Nesse enquadramento se desenvolvem as reuniões entre Governo e a Mesa da Unidade. Embora Aveledo prefira não reclamar ganhos, reconhece como um avanço o fato de que o Governo, que se negava a tirar o debate do plano etéreo da discussão ideológica, aceite estender a comissão da verdade e a formá-la com indivíduos confiáveis para as partes e revisar o caso do comissário Iván Simonovis, o preso político mais emblemático dos quinze anos de autodenominada revolução bolivariana.

Estabelecer uma verdade aceita pelas partes envolvidas no conflito nos últimos dois meses é, segundo a opinião de Aveledo, a forma de estabelecer um relato independente que faça o chavismo abandonar a ideia de que exigir a renúncia na rua equivale a um golpe de Estado em câmera lenta. Com essa verdade, pensa Aveledo, a crise pode começar a ser amainada.
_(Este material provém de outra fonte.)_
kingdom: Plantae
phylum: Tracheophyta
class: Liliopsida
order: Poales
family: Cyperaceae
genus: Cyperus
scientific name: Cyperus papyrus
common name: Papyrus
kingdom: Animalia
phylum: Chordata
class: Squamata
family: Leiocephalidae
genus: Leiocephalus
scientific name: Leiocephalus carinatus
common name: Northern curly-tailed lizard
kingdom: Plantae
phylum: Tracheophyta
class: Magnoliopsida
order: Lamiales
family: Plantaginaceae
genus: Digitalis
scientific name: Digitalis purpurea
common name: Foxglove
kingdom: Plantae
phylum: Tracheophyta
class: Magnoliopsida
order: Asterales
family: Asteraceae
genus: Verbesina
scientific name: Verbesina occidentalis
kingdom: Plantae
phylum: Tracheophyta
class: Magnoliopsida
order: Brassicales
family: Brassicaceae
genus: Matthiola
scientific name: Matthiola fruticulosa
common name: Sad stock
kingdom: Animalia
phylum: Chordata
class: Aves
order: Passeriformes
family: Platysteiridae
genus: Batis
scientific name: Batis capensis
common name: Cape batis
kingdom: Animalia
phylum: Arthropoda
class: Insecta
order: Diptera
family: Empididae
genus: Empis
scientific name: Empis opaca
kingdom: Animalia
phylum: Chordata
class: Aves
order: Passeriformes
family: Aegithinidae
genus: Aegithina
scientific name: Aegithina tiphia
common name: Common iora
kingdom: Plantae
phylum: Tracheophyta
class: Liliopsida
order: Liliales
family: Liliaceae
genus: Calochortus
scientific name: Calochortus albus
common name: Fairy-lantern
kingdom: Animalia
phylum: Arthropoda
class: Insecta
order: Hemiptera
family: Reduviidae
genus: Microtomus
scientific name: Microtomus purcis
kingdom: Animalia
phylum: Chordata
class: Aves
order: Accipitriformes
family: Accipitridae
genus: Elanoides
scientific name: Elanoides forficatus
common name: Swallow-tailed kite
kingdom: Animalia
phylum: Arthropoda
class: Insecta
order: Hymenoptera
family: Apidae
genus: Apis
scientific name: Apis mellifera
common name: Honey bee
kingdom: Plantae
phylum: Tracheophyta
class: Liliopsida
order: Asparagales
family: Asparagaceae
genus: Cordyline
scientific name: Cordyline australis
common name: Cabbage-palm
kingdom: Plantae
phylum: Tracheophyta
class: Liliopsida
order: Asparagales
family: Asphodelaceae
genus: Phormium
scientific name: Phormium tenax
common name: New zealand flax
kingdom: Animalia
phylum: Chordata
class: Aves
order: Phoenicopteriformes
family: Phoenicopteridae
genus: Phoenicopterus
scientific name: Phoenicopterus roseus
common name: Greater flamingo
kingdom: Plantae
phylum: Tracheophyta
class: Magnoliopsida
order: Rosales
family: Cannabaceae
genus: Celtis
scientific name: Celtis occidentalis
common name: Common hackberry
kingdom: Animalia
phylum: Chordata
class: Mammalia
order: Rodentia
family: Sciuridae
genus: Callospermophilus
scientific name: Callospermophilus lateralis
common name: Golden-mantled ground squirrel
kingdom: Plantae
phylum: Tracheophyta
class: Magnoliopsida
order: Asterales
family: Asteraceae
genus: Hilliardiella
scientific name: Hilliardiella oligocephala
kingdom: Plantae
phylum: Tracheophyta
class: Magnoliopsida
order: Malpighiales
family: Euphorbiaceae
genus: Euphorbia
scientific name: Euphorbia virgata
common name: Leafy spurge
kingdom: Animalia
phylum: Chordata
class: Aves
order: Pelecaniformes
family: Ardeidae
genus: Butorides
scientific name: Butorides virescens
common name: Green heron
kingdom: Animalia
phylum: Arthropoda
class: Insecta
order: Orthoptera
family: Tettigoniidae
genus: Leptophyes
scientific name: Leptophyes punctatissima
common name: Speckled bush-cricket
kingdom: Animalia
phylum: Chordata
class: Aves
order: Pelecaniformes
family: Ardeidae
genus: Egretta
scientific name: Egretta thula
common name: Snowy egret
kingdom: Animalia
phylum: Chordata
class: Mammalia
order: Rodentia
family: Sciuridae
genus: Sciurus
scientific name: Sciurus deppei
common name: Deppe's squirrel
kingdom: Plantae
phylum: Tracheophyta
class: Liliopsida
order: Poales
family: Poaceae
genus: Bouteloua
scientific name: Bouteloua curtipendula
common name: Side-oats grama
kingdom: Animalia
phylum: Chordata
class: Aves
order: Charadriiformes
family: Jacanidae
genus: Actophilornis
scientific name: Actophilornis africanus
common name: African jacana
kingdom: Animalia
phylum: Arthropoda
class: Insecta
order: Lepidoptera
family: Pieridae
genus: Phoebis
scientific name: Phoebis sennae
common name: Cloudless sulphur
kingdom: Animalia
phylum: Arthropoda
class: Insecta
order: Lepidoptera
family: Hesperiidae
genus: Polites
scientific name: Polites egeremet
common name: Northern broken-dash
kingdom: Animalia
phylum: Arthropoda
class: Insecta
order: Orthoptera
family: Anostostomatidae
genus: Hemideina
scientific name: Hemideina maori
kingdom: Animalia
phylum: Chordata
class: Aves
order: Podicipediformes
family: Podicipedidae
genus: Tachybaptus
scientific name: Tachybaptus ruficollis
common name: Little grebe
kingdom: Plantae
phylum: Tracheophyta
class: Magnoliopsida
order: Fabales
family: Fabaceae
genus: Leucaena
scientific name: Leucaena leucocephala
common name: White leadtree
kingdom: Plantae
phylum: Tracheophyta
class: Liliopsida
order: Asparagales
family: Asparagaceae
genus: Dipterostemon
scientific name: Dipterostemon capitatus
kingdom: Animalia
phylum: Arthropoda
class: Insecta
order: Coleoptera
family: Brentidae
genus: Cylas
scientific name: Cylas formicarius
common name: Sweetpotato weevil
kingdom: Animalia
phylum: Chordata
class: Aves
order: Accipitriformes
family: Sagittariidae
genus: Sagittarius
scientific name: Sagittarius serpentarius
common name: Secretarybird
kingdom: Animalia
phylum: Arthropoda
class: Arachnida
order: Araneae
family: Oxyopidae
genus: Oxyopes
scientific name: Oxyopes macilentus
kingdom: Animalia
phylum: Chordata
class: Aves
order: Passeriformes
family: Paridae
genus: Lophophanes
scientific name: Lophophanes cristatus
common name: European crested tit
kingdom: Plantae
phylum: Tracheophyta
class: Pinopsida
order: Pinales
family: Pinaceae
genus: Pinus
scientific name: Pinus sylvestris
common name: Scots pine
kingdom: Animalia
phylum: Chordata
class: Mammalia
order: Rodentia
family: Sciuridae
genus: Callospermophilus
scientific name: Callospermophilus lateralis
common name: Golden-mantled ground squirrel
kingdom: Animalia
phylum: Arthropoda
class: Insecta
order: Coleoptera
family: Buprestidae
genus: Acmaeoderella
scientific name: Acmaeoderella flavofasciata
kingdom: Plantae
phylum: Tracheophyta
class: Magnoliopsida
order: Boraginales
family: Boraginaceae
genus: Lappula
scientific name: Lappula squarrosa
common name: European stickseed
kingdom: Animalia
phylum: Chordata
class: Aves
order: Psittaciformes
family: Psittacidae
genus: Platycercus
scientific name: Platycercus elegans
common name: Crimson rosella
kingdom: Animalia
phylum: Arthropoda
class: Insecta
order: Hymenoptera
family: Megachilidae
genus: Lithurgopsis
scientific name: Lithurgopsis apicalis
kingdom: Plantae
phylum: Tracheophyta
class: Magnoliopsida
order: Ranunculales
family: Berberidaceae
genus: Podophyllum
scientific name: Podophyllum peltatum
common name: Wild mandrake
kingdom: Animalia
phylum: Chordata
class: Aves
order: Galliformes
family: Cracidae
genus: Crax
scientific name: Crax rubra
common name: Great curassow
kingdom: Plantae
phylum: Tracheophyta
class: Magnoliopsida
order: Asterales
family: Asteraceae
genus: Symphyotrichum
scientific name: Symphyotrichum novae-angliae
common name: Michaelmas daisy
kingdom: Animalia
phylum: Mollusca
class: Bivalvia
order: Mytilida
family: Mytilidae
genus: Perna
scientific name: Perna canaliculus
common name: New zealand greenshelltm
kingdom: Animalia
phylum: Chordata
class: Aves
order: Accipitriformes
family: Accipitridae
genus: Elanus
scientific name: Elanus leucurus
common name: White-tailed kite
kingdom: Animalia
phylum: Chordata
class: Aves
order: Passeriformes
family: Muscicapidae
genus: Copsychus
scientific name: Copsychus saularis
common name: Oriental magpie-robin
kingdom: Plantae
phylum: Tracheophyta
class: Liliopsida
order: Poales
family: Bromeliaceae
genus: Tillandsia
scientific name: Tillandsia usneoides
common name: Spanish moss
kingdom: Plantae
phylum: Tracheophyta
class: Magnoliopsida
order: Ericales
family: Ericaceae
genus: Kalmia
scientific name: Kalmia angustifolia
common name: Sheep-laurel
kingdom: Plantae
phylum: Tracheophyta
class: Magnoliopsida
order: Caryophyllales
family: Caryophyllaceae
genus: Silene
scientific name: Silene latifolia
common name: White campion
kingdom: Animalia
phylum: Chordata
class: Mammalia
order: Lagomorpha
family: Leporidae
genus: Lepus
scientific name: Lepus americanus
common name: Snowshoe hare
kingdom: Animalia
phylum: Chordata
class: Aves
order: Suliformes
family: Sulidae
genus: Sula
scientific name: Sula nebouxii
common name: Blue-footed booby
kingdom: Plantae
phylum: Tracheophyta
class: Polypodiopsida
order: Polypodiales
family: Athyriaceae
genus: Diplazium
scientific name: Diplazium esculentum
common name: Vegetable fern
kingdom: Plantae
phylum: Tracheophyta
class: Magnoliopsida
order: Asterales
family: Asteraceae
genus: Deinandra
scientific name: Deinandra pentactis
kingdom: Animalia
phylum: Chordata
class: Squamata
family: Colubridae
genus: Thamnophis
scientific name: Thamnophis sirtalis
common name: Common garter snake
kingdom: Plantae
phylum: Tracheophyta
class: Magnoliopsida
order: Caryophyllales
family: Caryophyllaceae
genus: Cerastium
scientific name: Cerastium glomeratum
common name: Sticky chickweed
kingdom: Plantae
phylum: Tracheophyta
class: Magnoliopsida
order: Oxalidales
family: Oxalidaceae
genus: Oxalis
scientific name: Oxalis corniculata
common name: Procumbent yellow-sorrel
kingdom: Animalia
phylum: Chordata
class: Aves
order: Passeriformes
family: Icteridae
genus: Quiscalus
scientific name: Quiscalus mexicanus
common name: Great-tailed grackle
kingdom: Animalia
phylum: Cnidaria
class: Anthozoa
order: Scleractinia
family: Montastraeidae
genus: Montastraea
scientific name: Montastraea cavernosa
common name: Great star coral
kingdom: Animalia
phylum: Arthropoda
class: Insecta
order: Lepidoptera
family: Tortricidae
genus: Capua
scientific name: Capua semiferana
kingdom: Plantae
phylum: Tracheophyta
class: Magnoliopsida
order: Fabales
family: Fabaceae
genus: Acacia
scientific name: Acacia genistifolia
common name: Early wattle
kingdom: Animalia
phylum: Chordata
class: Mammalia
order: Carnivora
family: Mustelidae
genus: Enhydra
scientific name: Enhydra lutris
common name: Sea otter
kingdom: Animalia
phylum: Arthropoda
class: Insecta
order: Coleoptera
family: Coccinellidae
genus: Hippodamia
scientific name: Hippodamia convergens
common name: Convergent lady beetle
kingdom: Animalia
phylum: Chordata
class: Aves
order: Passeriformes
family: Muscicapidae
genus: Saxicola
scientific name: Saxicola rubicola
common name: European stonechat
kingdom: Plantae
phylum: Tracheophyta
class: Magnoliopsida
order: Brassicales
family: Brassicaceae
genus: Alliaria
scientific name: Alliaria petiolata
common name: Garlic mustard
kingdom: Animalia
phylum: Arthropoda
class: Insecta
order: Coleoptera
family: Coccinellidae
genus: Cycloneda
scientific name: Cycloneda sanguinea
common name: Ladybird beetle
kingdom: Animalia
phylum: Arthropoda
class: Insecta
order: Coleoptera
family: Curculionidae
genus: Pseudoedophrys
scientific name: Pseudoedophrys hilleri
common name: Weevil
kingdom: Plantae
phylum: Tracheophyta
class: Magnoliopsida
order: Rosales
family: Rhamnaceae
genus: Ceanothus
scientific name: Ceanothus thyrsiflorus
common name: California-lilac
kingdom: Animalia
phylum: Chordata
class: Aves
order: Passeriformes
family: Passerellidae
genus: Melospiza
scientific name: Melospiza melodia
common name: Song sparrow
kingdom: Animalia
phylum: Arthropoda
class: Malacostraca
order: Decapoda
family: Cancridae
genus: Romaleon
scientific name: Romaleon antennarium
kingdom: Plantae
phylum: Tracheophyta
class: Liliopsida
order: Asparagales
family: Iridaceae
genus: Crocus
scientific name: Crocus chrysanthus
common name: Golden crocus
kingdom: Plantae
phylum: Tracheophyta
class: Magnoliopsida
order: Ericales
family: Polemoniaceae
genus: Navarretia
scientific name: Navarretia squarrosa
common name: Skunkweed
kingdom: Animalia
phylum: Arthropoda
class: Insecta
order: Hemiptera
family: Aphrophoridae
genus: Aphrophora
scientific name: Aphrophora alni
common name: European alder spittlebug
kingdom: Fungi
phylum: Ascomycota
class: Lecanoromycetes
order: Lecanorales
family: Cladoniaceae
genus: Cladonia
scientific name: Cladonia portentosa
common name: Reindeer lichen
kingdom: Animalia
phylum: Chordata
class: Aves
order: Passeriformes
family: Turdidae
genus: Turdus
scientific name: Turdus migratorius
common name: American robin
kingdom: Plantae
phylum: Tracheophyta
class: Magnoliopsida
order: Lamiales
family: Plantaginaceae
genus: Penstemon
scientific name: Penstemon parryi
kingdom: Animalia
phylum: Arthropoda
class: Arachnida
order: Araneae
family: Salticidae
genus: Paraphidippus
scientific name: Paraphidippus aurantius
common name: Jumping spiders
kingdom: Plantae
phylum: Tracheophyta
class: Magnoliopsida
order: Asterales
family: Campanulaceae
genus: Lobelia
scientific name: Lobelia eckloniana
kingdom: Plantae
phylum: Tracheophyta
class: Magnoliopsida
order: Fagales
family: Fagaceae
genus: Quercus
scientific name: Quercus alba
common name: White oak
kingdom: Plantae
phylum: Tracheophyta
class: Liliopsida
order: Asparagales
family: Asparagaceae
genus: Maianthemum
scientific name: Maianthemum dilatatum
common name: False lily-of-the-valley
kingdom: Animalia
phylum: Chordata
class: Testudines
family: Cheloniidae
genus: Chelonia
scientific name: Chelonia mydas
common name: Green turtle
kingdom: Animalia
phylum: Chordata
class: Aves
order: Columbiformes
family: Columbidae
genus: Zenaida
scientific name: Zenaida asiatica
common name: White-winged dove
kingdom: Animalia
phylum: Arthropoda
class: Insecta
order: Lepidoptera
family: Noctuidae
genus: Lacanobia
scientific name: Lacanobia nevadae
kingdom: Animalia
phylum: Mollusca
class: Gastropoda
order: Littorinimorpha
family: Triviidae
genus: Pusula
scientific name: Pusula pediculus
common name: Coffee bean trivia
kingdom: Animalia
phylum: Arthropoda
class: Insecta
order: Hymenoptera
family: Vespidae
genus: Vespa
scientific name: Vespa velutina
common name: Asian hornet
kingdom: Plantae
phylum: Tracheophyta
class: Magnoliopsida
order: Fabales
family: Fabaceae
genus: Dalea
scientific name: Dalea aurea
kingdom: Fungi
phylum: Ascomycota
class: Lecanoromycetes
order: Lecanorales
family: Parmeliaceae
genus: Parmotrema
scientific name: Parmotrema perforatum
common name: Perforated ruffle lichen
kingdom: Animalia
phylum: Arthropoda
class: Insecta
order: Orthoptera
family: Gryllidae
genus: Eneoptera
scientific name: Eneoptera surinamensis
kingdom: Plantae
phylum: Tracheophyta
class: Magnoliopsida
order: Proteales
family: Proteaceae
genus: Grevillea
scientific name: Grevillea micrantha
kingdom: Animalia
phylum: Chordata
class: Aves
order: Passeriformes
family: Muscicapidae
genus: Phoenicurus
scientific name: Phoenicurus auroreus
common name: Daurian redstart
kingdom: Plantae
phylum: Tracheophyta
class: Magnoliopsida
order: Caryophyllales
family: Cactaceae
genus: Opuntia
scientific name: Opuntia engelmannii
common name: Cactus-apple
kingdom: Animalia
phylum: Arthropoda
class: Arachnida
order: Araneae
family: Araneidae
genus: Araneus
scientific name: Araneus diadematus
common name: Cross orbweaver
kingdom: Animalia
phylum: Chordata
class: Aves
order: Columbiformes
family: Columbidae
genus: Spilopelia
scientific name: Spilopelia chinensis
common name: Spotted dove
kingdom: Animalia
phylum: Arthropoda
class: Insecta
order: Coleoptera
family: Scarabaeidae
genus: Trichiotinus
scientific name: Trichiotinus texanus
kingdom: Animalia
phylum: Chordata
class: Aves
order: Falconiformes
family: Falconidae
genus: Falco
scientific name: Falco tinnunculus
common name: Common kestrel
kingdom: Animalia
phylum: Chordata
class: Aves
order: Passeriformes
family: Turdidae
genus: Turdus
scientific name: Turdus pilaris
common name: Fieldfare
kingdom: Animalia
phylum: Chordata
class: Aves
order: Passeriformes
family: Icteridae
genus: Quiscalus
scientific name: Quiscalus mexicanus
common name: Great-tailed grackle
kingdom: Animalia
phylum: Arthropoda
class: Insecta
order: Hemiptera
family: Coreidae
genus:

A ala mais radical da oposição não é tão otimista. Embora seja partidária do diálogo, considera que seria necessário acumular muito mais força para, então sim, fazer propostas que permitissem mudanças profundas na estrutura do Estado. A deputada cassada María Corina Machado pensa que na Venezuela não há uma institucionalidade que suporte a profundidade dos compromissos adquiridos na reunião da última terça-feira: a urgência legislativa na nomeação dos cargos do Tribunal Supremo de Justiça e do Conselho Nacional Eleitoral, a ação humanitária por motivos de saúde para o preso político mais emblemático do regime chavista, o comissário Iván Simonovis, e a ampliação da Comissão da Verdade. “O diálogo está sendo conduzido de Havana e todos os poderes estão submetidos ao Executivo”, afirma Machado em uma entrevista por telefone.

Para esta semana, Maduro anunciou uma nova ofensiva econômica que lançará na terça-feira, “para equilibrar toda a economia”. Não há detalhes precisos, mas a lembrança mais recente –o confisco de eletrodomésticos para que ficassem com preços estabelecidos pelo Governo, tomada às vésperas das eleições autárquicas de dezembro passado- é um precedente nada alentador em termos do clima do acordo que deveria permear as conversas.

Aveledo está consciente de que a comissão deve produzir resultados imediatos. “Os inimigos do diálogo existem e estão apostando no fracasso desse esforço para seguir com a sua agenda”, diz. A sombra de encontros anteriores que se dissolveram e não resultaram em nada, como o processo conduzido pela Organização dos Estados Americanos (OEA) em 2003, é a principal dor de cabeça de todos os venezuelanos.